The more I think about it, the more frustrated I become that this is even still an issue. Or, rather, that this issue continues to attract the kind of relentless attention that it does. Just a few days ago I was prepped for an interview on Bloomberg Radio and the first question asked: “So, you’re an impact investor. What about the fact that you have to give up return to pursue impact?” Argh.
We all spend an enormous amount of time defending impact investing. And the attacks/questions/challenges against which we most commonly defend almost always orbit the question of financial return. And I get it, I really do. “Investing” implies some expectation of a positive financial return… but impact investors are not immune to this logic.
The whole line of inquiry is a red herring of the highest order.
A thought exercise:
Imagine if the world of conventional investing debated whether or not it made sense to deploy capital because of the potential for below-market returns. After all, it is axiomatic that half of all public equity managers will earn returns that are below the average. And we can talk about “top quartile performance” (as the team at CA does) only because fully 75% of all managers underperform that mark. And in esoteric asset classes like hedge funds, venture or private equity and private debt, while the quartile math still holds, the performance dispersion is massive. The top performers absolutely crush the bottom performers. And yet people continue to willingly allocate capital to all sorts of strategies, despite having no assurances that their capital will perform “above market”.
I mean, think about it for a minute. Despite all the brain-power, all the research, all the very damn thoughtful and patient and analytical behavior around conventional investing, there is… wait for it… no guarantee of return. People lose money. Some investments don’t perform as expected. There is a Gaussian distribution of talent in the capital markets, just as there is in the rest of the world. Surprise!

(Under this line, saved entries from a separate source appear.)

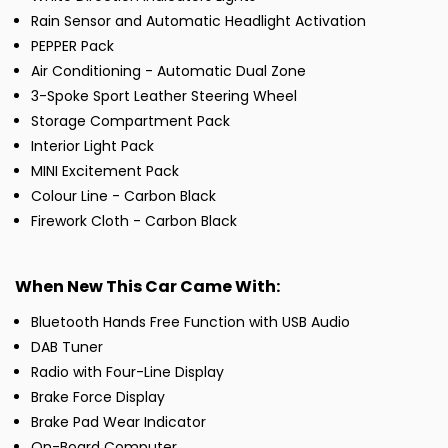
Rain Sensor and Automatic Headlight Activation
PEPPER Pack
Air Conditioning - Automatic Dual Zone
3-Spoke Sport Leather Steering Wheel
Storage Compartment Pack
Interior Light Pack
MINI Excitement Pack
Colour Line - Carbon Black
Firework Cloth - Carbon Black
When New This Car Came With:
Bluetooth Hands Free Function with USB Audio
DAB Tuner
Radio with Four-Line Display
Brake Force Display
Brake Pad Wear Indicator
On-Board Computer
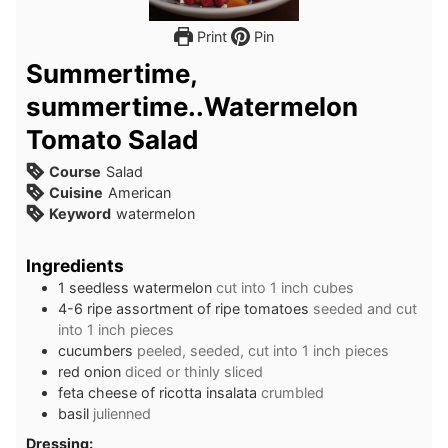
Print
Pin
Summertime,
summertime..Watermelon
Tomato Salad
Course
Salad
Cuisine
American
Keyword
watermelon
Ingredients
1
seedless
watermelon
cut into 1 inch cubes
4-6
ripe
assortment of ripe tomatoes
seeded and cut
into 1 inch pieces
cucumbers
peeled, seeded, cut into 1 inch pieces
red onion
diced or thinly sliced
feta cheese of ricotta insalata
crumbled
basil
julienned
Dressing:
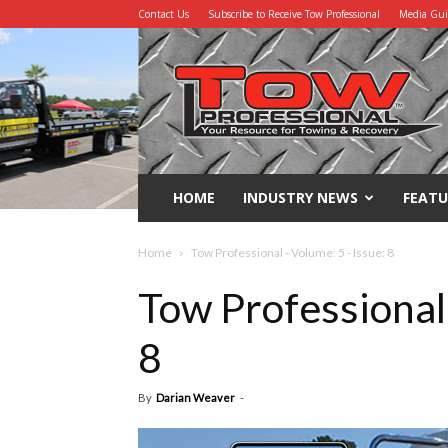
Contact Us
Subscribe to Receive Tow Professional
Media Gu
Tow
Professional
HOME
INDUSTRY NEWS
FEATU
Home
Tow Professional - Volume: 5 - Issue: 8
Tow Professional 
8
By
Darian Weaver
-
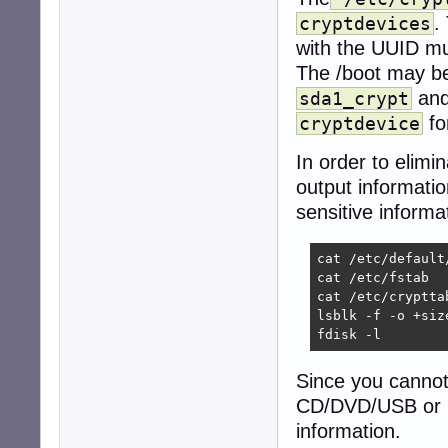
.
cryptdevices
with the UUID mu
The /boot may be
and
sda1_crypt
fo
cryptdevice
In order to elim
output informati
sensitive informa
cat /etc/default/
cat /etc/fstab

cat /etc/crypttab
lsblk -f -o +size
fdisk -l
Since you cannot
CD/DVD/USB or mo
information.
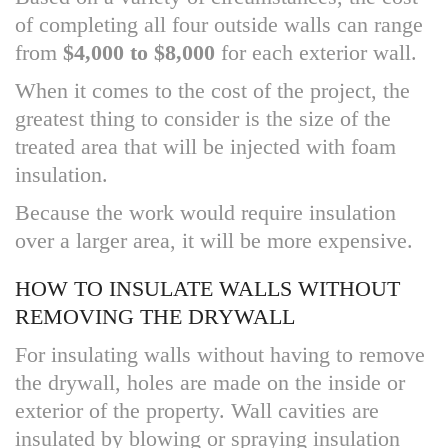
of completing all four outside walls can range
from
$4,000 to $8,000
for each exterior wall.
When it comes to the cost of the project, the
greatest thing to consider is the size of the
treated area that will be injected with foam
insulation.
Because the work would require insulation
over a larger area, it will be more expensive.
HOW TO INSULATE WALLS WITHOUT
REMOVING THE DRYWALL
For insulating walls without having to remove
the drywall, holes are made on the inside or
exterior of the property. Wall cavities are
insulated by blowing or spraying insulation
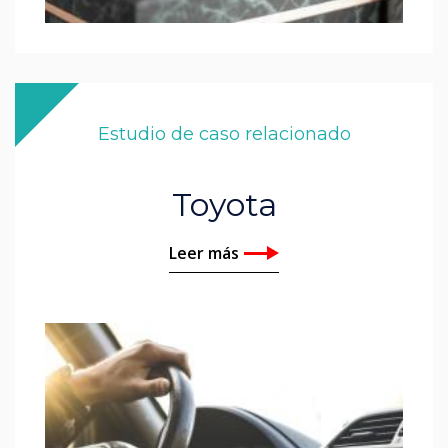
Estudio de caso relacionado
Toyota
Leer más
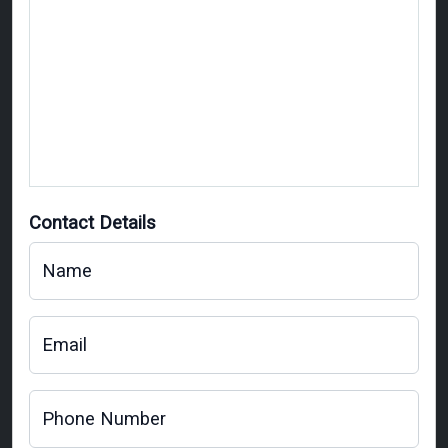
Contact Details
Name
Email
Phone Number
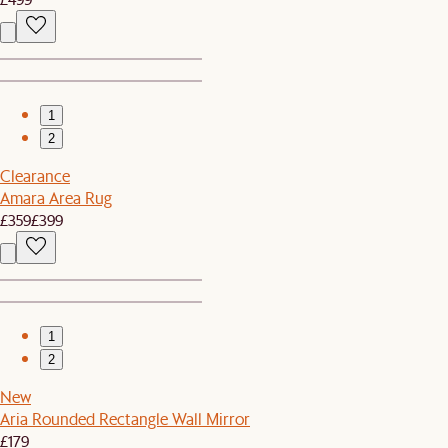
1
2
Clearance
Amara Area Rug
£359
£399
1
2
New
Aria Rounded Rectangle Wall Mirror
£179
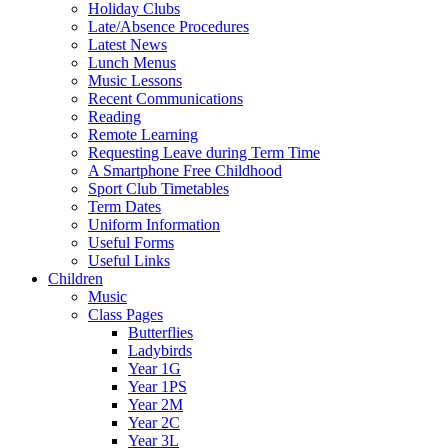
Holiday Clubs
Late/Absence Procedures
Latest News
Lunch Menus
Music Lessons
Recent Communications
Reading
Remote Learning
Requesting Leave during Term Time
A Smartphone Free Childhood
Sport Club Timetables
Term Dates
Uniform Information
Useful Forms
Useful Links
Children
Music
Class Pages
Butterflies
Ladybirds
Year 1G
Year 1PS
Year 2M
Year 2C
Year 3L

I’ve written this before, and I’ll surely write it again, but…
There are innumerable ways to lose money when investing. The future is unknown. Markets are fickle. Animal spirits can run amok. Disappointments are legion. But we don’t know any other way to fund the innovations that serve as the foundation for progress, for change, for creating opportunity. Yes, the markets can be a brutal place to thesis-validate, for they can be merciless when one is wrong.

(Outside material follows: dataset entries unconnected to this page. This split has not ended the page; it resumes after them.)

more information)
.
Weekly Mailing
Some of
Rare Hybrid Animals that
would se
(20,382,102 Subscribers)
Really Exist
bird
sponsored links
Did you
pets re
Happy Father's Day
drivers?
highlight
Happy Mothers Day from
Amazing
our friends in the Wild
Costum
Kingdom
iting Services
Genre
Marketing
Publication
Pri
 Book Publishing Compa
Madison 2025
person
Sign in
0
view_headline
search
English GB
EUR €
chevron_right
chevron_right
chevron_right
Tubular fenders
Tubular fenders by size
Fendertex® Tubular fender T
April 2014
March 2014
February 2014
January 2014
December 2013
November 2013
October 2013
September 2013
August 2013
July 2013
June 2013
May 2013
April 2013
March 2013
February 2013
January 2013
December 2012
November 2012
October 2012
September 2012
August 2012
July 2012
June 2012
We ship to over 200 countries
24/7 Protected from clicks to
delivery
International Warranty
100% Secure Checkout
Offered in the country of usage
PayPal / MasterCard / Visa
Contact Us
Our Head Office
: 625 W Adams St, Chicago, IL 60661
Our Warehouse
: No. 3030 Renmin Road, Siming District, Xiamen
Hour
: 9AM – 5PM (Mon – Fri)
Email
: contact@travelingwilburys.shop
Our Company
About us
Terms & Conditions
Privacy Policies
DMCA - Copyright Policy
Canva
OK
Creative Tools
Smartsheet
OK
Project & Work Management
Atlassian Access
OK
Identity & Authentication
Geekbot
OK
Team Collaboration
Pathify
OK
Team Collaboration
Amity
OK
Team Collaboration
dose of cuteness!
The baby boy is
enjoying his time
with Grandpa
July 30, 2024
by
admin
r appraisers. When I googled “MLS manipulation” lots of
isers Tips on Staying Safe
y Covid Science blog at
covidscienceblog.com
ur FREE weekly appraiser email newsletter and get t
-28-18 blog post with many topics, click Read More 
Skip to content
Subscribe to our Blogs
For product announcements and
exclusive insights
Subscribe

But, and I know how trite this sounds, the power of the capital markets to optimize for a given set of objectives is without equal in the world; Capitalism is the most powerful change-agent known to man. If we accept prima facie that the capital markets are astonishingly good at identifying, surfacing and scaling solutions – as well as making sure that we can all surf potential hookups with a swipe of our finger – then why would we not presume that some impact funds will be wildly successful, just as some will be equally disappointing? After all, that is the fundamental reality of ALL investing.
And, just to point out the glaringly obvious, impact investing is not philanthropy. It is investing. Only those seeking positive financial return need apply.